Supplied records =

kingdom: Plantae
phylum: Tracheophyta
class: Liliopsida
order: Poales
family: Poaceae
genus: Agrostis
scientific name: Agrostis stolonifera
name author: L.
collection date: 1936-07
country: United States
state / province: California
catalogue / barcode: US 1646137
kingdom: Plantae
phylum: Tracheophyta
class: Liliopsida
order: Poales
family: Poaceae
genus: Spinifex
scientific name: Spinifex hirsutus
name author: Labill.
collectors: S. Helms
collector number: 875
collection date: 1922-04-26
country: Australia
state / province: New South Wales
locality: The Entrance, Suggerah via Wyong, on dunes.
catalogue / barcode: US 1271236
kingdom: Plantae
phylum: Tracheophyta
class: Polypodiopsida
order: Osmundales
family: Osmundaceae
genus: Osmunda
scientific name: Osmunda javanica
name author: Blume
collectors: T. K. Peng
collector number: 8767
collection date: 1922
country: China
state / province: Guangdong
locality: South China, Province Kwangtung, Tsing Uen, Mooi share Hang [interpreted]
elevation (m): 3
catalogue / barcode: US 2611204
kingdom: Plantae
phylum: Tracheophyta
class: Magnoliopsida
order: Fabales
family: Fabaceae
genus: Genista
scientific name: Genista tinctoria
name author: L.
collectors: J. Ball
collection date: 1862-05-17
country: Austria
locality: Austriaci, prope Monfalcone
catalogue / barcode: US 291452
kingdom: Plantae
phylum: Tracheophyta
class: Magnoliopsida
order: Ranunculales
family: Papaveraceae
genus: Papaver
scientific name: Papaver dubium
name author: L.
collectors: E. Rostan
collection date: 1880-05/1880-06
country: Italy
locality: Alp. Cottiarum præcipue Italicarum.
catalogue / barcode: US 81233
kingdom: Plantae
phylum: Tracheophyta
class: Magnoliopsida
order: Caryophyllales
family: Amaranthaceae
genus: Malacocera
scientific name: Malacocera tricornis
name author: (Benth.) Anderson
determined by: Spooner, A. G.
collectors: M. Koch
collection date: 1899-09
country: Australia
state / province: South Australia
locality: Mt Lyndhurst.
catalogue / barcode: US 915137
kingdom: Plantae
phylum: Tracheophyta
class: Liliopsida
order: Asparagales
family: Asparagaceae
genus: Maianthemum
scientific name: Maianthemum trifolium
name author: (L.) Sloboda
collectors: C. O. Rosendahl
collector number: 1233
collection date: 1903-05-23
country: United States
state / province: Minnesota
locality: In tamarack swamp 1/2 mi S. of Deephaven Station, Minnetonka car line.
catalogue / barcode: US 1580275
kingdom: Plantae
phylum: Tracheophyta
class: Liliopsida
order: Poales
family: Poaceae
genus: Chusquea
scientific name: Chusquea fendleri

The task = Starting at the line that contains "order: Osmundales" and ending with the line that contains "collectors: J. Ball", rewrite those lines of the material, swapping "collectors" for "collected by" and keeping everything else the same.

Complete response =
order: Osmundales
family: Osmundaceae
genus: Osmunda
scientific name: Osmunda javanica
name author: Blume
collected by: T. K. Peng
collector number: 8767
collection date: 1922
country: China
state / province: Guangdong
locality: South China, Province Kwangtung, Tsing Uen, Mooi share Hang [interpreted]
elevation (m): 3
catalogue / barcode: US 2611204
kingdom: Plantae
phylum: Tracheophyta
class: Magnoliopsida
order: Fabales
family: Fabaceae
genus: Genista
scientific name: Genista tinctoria
name author: L.
collected by: J. Ball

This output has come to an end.